How to complete this task » Omit the images. Restate all of the records word for word.

Information provided »
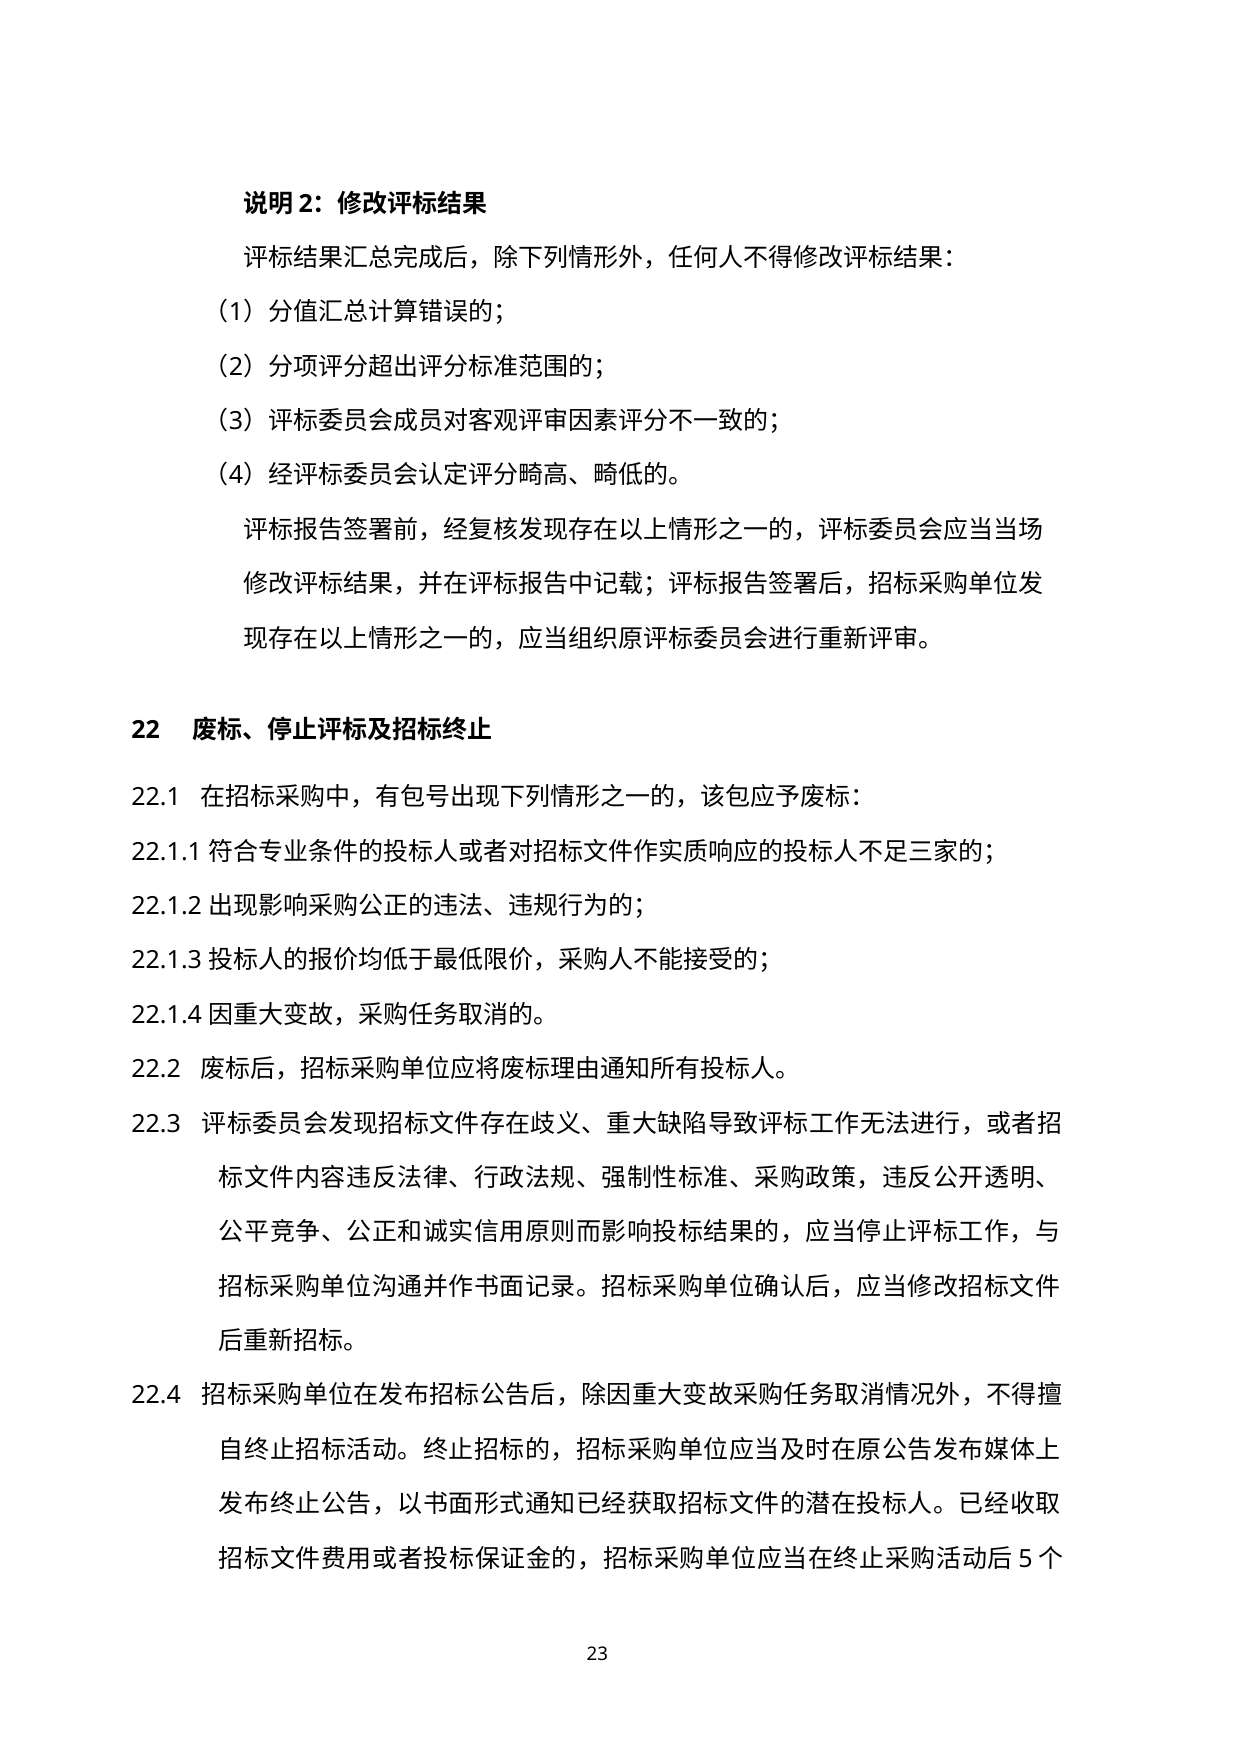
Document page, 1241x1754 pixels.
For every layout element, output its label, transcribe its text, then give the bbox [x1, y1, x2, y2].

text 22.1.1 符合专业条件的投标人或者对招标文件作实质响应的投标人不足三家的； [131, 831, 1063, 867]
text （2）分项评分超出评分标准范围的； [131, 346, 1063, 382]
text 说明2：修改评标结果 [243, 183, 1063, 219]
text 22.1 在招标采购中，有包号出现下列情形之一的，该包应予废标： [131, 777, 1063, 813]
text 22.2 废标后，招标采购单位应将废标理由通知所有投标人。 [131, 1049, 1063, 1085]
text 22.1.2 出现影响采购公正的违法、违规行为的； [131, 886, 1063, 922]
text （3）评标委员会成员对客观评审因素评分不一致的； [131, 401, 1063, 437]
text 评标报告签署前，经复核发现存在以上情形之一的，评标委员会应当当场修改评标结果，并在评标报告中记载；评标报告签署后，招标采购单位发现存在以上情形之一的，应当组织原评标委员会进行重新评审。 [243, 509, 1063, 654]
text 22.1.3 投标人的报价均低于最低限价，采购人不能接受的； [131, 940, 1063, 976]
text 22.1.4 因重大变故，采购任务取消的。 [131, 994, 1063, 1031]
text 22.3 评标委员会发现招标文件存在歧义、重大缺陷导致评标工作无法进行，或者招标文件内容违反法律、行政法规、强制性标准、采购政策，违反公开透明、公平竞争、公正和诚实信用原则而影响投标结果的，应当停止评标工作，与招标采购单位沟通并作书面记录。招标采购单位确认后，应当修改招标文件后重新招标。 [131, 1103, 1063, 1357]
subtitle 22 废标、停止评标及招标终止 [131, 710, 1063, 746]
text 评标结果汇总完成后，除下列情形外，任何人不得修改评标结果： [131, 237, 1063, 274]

Written reply »
Document page, 1241x1754 pixels.
For every layout element, output its label, transcribe its text, then give the bbox [x1, y1, x2, y2].

text 22.1.1 符合专业条件的投标人或者对招标文件作实质响应的投标人不足三家的； [131, 831, 1063, 867]
text （2）分项评分超出评分标准范围的； [131, 346, 1063, 382]
text 说明2：修改评标结果 [243, 183, 1063, 219]
text 22.1 在招标采购中，有包号出现下列情形之一的，该包应予废标： [131, 777, 1063, 813]
text 22.2 废标后，招标采购单位应将废标理由通知所有投标人。 [131, 1049, 1063, 1085]
text 22.1.2 出现影响采购公正的违法、违规行为的； [131, 886, 1063, 922]
text （3）评标委员会成员对客观评审因素评分不一致的； [131, 401, 1063, 437]
text 评标报告签署前，经复核发现存在以上情形之一的，评标委员会应当当场修改评标结果，并在评标报告中记载；评标报告签署后，招标采购单位发现存在以上情形之一的，应当组织原评标委员会进行重新评审。 [243, 509, 1063, 654]
text 22.1.3 投标人的报价均低于最低限价，采购人不能接受的； [131, 940, 1063, 976]
text 22.1.4 因重大变故，采购任务取消的。 [131, 994, 1063, 1031]
text 22.3 评标委员会发现招标文件存在歧义、重大缺陷导致评标工作无法进行，或者招标文件内容违反法律、行政法规、强制性标准、采购政策，违反公开透明、公平竞争、公正和诚实信用原则而影响投标结果的，应当停止评标工作，与招标采购单位沟通并作书面记录。招标采购单位确认后，应当修改招标文件后重新招标。 [131, 1103, 1063, 1357]
subtitle 22 废标、停止评标及招标终止 [131, 710, 1063, 746]
text 评标结果汇总完成后，除下列情形外，任何人不得修改评标结果： [131, 237, 1063, 274]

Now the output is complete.